Les économistes attendent en moyenne 220.000 créations d’emplois. Si le chiffre est supérieur, les marchés se placeront dans la perspective d’une hausse de taux, selon les analystes.
Les marchés prêteront également attention au salaire horaire, donnée qui accompagne le chiffre de l’emploi.
«Nous tablons sur 325.000 créations d’emplois et sur une hausse de 3,9% du salaire horaire. Si nos prévisions se vérifient, les marchés obligataires pourraient marquer le coup», dit Gwyn Hacche, de James Capel.
Le président de la Réserve fédérale américaine, Alan Greenspan, prononcera le deuxième volet de son discours semestriel Humphrey-Hawkins mercredi devant la commission bancaire de la Chambre des représentants.
Inquiétudes sur
l’UEM
Devant la commission bancaire du Sénat mercredi dernier, ses mises en garde sur l’inflation et l’évolution des marchés boursiers avaient ravivé les craintes de resserrement du crédit et entraîné quelques turbulences.
La statistique des revenus et dépenses de janvier et l’enquête de l’Association nationale des directeurs d’achat (NAPM) pour février seront publiées lundi.

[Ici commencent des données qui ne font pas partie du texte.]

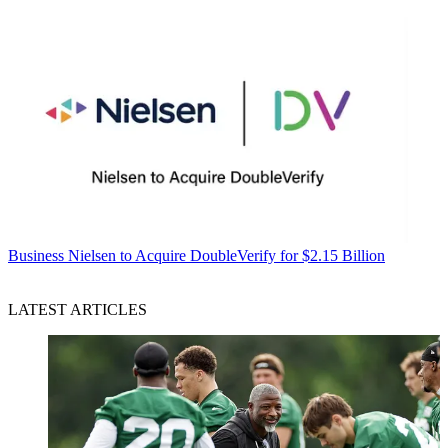
Business
Nielsen to Acquire DoubleVerify for $2.15 Billion
LATEST ARTICLES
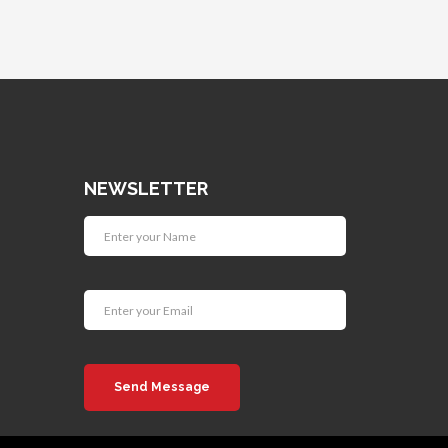
NEWSLETTER
Send Message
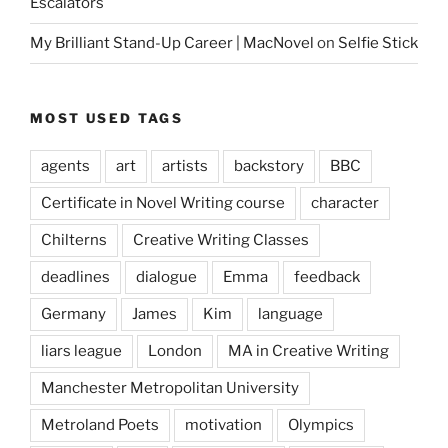
Escalators
My Brilliant Stand-Up Career | MacNovel
on
Selfie Stick
MOST USED TAGS
agents
art
artists
backstory
BBC
Certificate in Novel Writing course
character
Chilterns
Creative Writing Classes
deadlines
dialogue
Emma
feedback
Germany
James
Kim
language
liars league
London
MA in Creative Writing
Manchester Metropolitan University
Metroland Poets
motivation
Olympics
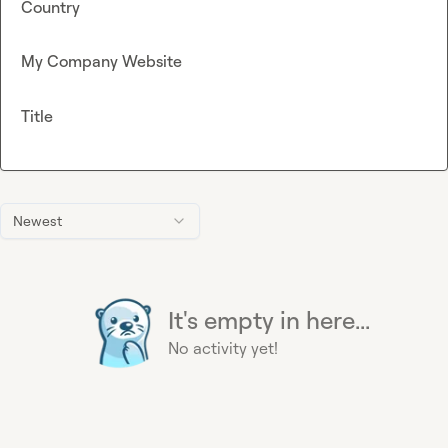
Country
My Company Website
Title
Newest
It's empty in here...
No activity yet!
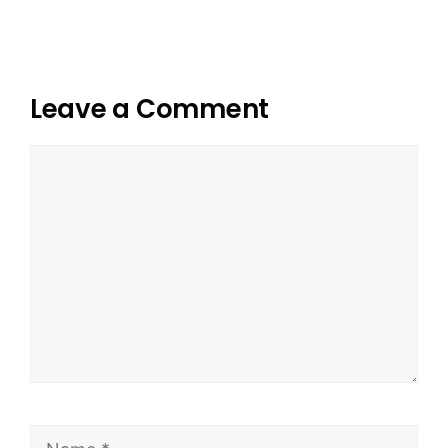
Leave a Comment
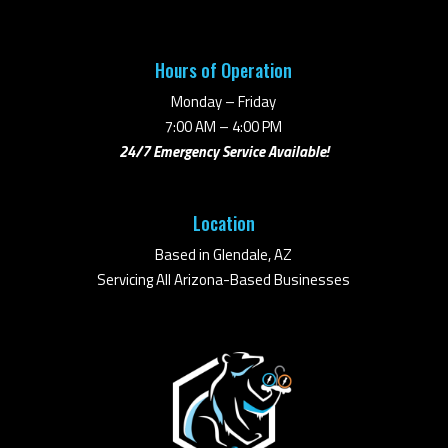
Hours of Operation
Monday – Friday
7:00 AM – 4:00 PM
24/7 Emergency Service Available!
Location
Based in Glendale, AZ
Servicing All Arizona-Based Businesses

En Europe, le centre d’intérêt sera constitué par les chiffres du chômage allemand qui seront publiés jeudi.
En janvier, le nombre de demandeurs d’emploi avait atteint 4,66 millions, un record depuis les années 1930, ce qui a ébranlé la confiance des marchés quant à la capacité de l’Allemagne à respecter les critères de Maastricht pour participer dès le départ à l’UEM en janvier 1999.
Les marchés attendent également pour l’Allemagne la publication des chiffres de la production industrielle de janvier et du produit intérieur brut du quatrième trimestre.
Au Royaume Uni, le chancelier de l’Echiquier Kenneth Clarke et le gouverneur de la Banque d’Angleterre Eddie George tiendront mercredi leur réunion monétaire mensuelle, événement sans grand intérêt au vu de la proximité des élections législatives, qui doivent se tenir d’ici le 22 mai.
Enfin, des responsables des finances et des banques centrales du Japon, des Etats-Unis, de Hong Kong, de Chine, de Singapour et d’Australie se réunissent à Tokyo mardi pour discuter des politiques macro-économiques et des taux de change, notamment du dollar par rapport au yen.